Quantitative structure-activity relationship (QSAR) analysis of a series of indole analogues as inhibitor for human group V secretory phospholipase A2.

ABSTRACT

Phospholipase A2s (PLA2) are a class of enzymes, which catalyze the hydrolysis of membrane phospholipids at the sn-2 position to release fatty acids and lysophospholipids. When the fatty acid is arachidonic acid (AA), a complementary metabolism leads to pro-inflammatory mediators collectively known as eicosanoids. Thus, inhibiting PLA2 activity remains a prime target for the development of new drugs for the treatment of inflammation-related diseases. More than one type of PLA2s plays a major role in inflammatory disease conditions.

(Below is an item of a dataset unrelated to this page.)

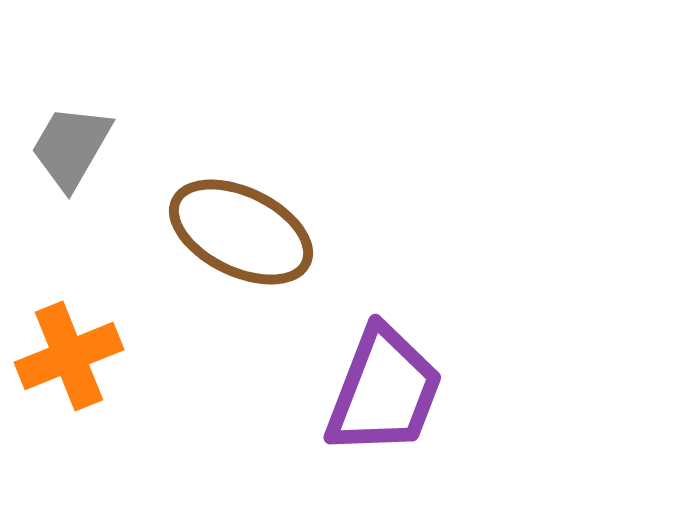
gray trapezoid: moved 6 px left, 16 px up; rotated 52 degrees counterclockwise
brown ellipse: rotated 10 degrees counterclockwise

In the present study, quantitative structure-activity relationship (QSAR) study was performed for a series of 48 Me-indoxam derivatives as human group V PLA, (hVPLA2) inhibitors, using molecular operating environment (MOE) software. The hVPLA2 is a secretory PLA2 (sPLA2), involved in eicosanoid formation in inflammatory cells such as macrophages and mast cells. These studies have come out with three good predictive models (r = 0.82-0.84), which are cross-validated (rcv = 0.68-0.70) by leave-out-one method (Loo). The positive correlation of spatial descriptor Pmiz with inhibitory activity shows that proper orientation of the substitution at R position towards Z-axis is necessary to facilitate the possible interactions of the indole core with active site residues of the PLA2 enzyme. The negative contribution of b_rotN (atom and bond count-type descriptor) suggests that increasing flexibility conferred by the R substitution is detrimental for the activity. In addition to the hVPLA2 inhibitory activity is found to be highly influenced by molecular size, energy and polarity of the Me-indoxam derivatives.